Your pot is probably too small in circumfrance.

Try browning it in smaller batches with less crowding.


----------



## CWS4322 (Mar 13, 2011)

It also may depend on if it is "triple" layer.


----------



## heidisifein (Mar 13, 2011)

It's 5 layer. how do the number of layers affect things?


----------



## jennyema (Mar 13, 2011)

The layers help heat evenly but have no affect on browning meat.

You just need to use high enough heat and not crowd your pan.


----------



## Andy M. (Mar 13, 2011)

heidisifein said:


> It's 5 layer. how do the number of layers affect things?

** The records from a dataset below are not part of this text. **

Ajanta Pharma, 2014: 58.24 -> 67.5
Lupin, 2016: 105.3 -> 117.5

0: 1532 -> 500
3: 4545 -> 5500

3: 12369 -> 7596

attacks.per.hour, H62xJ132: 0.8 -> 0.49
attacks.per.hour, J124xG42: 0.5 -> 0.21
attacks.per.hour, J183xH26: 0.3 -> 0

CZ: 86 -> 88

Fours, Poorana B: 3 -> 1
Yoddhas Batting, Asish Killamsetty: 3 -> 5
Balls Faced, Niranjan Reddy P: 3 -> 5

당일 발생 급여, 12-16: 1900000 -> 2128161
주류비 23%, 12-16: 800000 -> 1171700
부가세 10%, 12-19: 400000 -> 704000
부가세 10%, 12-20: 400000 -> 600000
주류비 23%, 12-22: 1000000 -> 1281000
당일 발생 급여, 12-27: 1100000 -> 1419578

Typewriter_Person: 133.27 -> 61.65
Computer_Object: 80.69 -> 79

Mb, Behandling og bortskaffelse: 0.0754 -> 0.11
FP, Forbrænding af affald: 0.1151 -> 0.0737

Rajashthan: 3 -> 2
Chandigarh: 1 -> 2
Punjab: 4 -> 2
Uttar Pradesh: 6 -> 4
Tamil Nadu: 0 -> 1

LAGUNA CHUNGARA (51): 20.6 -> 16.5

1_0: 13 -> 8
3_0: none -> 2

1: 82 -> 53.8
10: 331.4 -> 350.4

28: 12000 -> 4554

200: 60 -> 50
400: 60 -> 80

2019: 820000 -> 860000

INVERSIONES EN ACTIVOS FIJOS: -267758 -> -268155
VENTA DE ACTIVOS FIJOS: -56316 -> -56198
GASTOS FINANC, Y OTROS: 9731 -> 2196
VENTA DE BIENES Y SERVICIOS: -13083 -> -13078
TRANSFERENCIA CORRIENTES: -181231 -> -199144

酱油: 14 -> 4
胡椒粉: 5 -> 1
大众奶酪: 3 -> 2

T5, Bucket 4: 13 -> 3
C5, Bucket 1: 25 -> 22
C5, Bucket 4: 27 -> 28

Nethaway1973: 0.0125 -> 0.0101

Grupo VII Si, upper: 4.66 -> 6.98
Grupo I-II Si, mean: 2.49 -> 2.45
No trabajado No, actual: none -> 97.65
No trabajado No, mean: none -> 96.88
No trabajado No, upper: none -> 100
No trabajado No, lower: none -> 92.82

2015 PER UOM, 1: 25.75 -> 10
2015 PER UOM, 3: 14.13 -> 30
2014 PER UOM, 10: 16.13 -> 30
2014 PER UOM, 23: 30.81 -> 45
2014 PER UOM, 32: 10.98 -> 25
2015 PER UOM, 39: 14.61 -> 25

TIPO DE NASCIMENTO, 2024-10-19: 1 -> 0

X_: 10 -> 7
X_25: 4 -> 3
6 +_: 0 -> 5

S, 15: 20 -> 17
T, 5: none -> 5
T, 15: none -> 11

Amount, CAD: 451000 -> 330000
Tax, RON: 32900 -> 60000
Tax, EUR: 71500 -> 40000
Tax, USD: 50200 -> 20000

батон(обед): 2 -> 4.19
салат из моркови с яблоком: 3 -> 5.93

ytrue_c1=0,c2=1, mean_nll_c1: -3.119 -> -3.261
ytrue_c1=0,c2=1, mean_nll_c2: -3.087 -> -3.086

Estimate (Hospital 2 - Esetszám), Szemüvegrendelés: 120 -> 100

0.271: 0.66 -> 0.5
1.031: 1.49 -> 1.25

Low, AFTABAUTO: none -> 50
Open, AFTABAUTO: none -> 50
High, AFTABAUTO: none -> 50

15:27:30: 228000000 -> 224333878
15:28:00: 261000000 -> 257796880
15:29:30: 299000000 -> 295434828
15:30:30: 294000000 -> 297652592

That's less important than not overloading the pot.  You should get the pot really hot then add the meat in smaller batches to brown.

If you put too much meat into any pan, the temperature will drop and the meat won't brown, it will steam.  That's what's happening when you see the water releasing.


----------



## taxlady (Mar 13, 2011)

Andy M. said:


> That's less important than not overloading the pot.  You should get the pot really hot then add the meat in smaller batches to brown.
> 
> If you put too much meat into any pan, the temperature will drop and the meat won't brown, it will steam.  That's what's happening when you see the water releasing.



When too much meat goes in the pot it doesn't brown; it "greys".


----------



## Andy M. (Mar 13, 2011)

taxlady said:


> When too much meat goes in the pot it doesn't brown; it "greys".




That's right.  Brown means the color of a dark chocolate bar.


----------



## heidisifein (Mar 15, 2011)

Thanks. I think I got it!  Don't want grey meat !


----------



## abngourmet (Mar 21, 2011)

What's good to remember here is that as others note, crowding the pan will not allow enough space for moisture to evaporate the form of steam.  Water boils at 212 degrees F at sea level; if that is as hot as your food is getting, there is no way it will brown since browning (known as the Mailliard Reaction) occurs at 310 degrees F amd caramelization occurs at 320 degrees F.  If browning is your desired result, brown in batches as others have suggested, use relatively high heat, and, if using larger cuts, ensure that it is dry before entering the pan.


----------